Media trainer and multimedia storyteller, Chima Nwankwo offers tips on how to comprehensively cover project commissioning, especially when in doubt about facts provided on the project.
You are a journalist.
You get an invitation to cover a Press Conference on the Commissioning of a project.
It sounds like an old project and you have a feeling it’s been commissioned before.
What do you do?
BEFORE you go to cover a press briefing you need to decide the exact outcome you want to achieve with your story.
Do you simply want to do a chronological report of events or do you want to uncover hitherto unknown facts and get the government to complete the project?
If the former is your choice, you may proceed to the briefing without a care in the world. But if you choose the latter, you need to do a bit of preparation.
For instance, if you get an invitation to cover the commissioning of a road/ building project, you need to ask some questions.
1. Do your research
Get the original contract documents of the project. You can do this by doing some networking. Use Google. Read up on the contract. Talk to other journalists who cover the works beat. Or talk to the Chief Press Secretary of the ministry that awarded the contract.
Tip- Please do not at the time you ask for the contract papers, let the CPS know that you want to do a story on the contract.
This will let you know who commissioned the building initially and signed on behalf of the government.
If the documents show that the project ought to have been completed in 12 months but it is now 5 years, it leads you to the next set of questions.
2. Ask Questions
At the press briefing, ask the person commissioning the project when it will be completed. Also, ask them why it hasn’t been completed and is being re-awarded. S/he will probably say that he wasn’t in office 5 years ago.

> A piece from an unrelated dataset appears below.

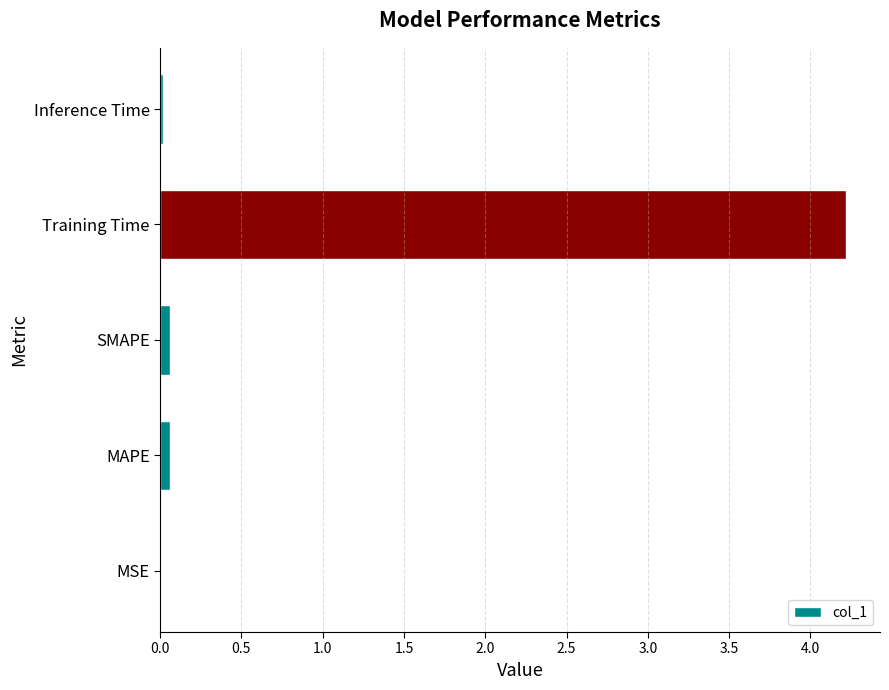

What is the sum of all values?

4.4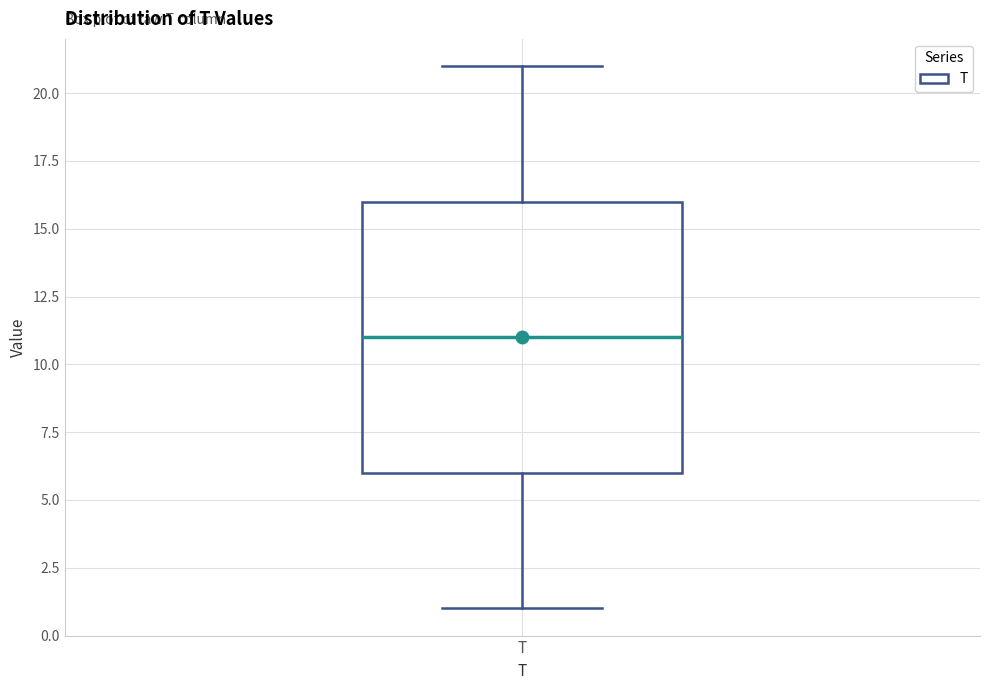

Where does the median line of the box for T sit on the y-axis? The values are not printed on the chart, so give them approximately, as read against the axis.

11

As a journalist, it is your job to find out who was in office when the contract was initially awarded and interview them. Ask them why the contract wasn’t completed under their watch. They will probably tell you that money was approved/released but the former contractor didn’t do the job.
Get the number of the contractor. Fix an appointment, interview them and they may tell you that though money was approved, it was not completely released to them and that is why the work stopped. Now you are beginning to get a clearer picture of what exactly happened.
But your work is not yet done. Go to the road/ building site and talk to the locals who live around the construction site. Ask them to give you a history of the building as they know it. This is when the true story will start pouring out.
You have now gotten 4 different accounts of the same story. By now you should have a fair idea of what has REALLY happened so far. This version of your story is almost complete. I say this version because in journalism, a story never really ends. As new facts emerge, a dead story may rise to fresh relevance or prominence.
For instance, a different political party might win the next elections and you may discover that the govt officials and contractors who you interviewed all lied to you because they belonged to one political party.
So basically, always make sure you do a balance.
Get the pros.
Get the cons.
Ask questions.
Don’t get tired.
Strike a balance.
And the truth in any situation will slowly begin to emerge.
Caveat: The above formula doesn’t always work as some stories such as
‘the failure of the Ajaokuta Steel Complex’ are COMPLEX and will require much more digging to get near a factual, objective account of events.